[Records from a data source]
##############################

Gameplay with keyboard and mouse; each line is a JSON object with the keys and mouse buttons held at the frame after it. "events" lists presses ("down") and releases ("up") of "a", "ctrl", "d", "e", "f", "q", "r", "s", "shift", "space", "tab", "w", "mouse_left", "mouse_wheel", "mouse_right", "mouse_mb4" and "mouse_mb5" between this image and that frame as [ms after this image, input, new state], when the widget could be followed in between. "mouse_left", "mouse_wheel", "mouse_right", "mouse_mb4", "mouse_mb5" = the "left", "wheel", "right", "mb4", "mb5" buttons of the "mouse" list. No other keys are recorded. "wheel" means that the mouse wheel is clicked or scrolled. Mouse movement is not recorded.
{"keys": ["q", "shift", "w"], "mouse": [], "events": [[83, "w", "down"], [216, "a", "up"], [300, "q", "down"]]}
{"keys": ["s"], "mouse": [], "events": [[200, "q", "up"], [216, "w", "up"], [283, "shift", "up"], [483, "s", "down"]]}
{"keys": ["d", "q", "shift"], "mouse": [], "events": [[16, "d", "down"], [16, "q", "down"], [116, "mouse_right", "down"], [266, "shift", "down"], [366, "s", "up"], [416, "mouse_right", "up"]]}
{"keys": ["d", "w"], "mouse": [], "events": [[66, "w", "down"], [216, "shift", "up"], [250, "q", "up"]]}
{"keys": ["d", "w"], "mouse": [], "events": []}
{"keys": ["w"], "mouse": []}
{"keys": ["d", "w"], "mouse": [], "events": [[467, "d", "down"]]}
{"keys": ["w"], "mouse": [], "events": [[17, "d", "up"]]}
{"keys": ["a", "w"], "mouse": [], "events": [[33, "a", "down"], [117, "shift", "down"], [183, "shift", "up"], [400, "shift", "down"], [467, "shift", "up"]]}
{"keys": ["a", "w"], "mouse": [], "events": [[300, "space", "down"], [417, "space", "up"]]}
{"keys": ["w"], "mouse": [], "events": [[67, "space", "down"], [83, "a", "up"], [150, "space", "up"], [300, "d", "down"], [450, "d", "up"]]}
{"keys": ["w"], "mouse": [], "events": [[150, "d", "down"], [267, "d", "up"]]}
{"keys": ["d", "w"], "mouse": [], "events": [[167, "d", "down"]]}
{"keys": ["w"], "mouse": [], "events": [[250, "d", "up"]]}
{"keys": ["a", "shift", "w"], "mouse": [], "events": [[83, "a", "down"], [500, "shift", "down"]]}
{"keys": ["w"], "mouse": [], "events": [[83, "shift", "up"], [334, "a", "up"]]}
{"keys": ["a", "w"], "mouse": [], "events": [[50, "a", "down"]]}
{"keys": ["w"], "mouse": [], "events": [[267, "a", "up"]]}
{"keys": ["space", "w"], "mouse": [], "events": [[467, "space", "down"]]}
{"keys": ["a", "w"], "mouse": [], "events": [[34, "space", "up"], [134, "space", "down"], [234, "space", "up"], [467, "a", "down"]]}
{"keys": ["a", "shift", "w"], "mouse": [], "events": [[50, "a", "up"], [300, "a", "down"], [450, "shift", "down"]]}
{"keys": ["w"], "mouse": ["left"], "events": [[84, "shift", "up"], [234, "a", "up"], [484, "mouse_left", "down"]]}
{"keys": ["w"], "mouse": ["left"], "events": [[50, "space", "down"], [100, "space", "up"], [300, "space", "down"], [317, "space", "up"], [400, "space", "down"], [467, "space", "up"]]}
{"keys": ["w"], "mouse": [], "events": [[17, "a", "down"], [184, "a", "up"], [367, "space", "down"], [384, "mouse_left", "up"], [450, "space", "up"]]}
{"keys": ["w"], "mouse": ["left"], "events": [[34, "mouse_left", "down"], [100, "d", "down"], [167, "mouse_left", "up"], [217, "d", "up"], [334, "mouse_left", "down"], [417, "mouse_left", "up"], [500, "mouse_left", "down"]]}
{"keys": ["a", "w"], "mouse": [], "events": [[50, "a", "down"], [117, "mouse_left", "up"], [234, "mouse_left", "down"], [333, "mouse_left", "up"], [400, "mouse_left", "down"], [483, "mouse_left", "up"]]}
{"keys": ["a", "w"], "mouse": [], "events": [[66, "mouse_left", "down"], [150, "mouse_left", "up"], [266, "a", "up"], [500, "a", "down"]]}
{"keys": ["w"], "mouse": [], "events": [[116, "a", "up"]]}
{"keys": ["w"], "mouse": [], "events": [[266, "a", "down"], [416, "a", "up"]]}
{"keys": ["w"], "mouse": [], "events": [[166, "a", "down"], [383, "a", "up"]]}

##############################

Task directions | From the entries above, pull out each line that includes "space".

Response |
Gameplay with keyboard and mouse; each line is a JSON object with the keys and mouse buttons held at the frame after it. "events" lists presses ("down") and releases ("up") of "a", "ctrl", "d", "e", "f", "q", "r", "s", "shift", "space", "tab", "w", "mouse_left", "mouse_wheel", "mouse_right", "mouse_mb4" and "mouse_mb5" between this image and that frame as [ms after this image, input, new state], when the widget could be followed in between. "mouse_left", "mouse_wheel", "mouse_right", "mouse_mb4", "mouse_mb5" = the "left", "wheel", "right", "mb4", "mb5" buttons of the "mouse" list. No other keys are recorded. "wheel" means that the mouse wheel is clicked or scrolled. Mouse movement is not recorded.
{"keys": ["a", "w"], "mouse": [], "events": [[300, "space", "down"], [417, "space", "up"]]}
{"keys": ["w"], "mouse": [], "events": [[67, "space", "down"], [83, "a", "up"], [150, "space", "up"], [300, "d", "down"], [450, "d", "up"]]}
{"keys": ["space", "w"], "mouse": [], "events": [[467, "space", "down"]]}
{"keys": ["a", "w"], "mouse": [], "events": [[34, "space", "up"], [134, "space", "down"], [234, "space", "up"], [467, "a", "down"]]}
{"keys": ["w"], "mouse": ["left"], "events": [[50, "space", "down"], [100, "space", "up"], [300, "space", "down"], [317, "space", "up"], [400, "space", "down"], [467, "space", "up"]]}
{"keys": ["w"], "mouse": [], "events": [[17, "a", "down"], [184, "a", "up"], [367, "space", "down"], [384, "mouse_left", "up"], [450, "space", "up"]]}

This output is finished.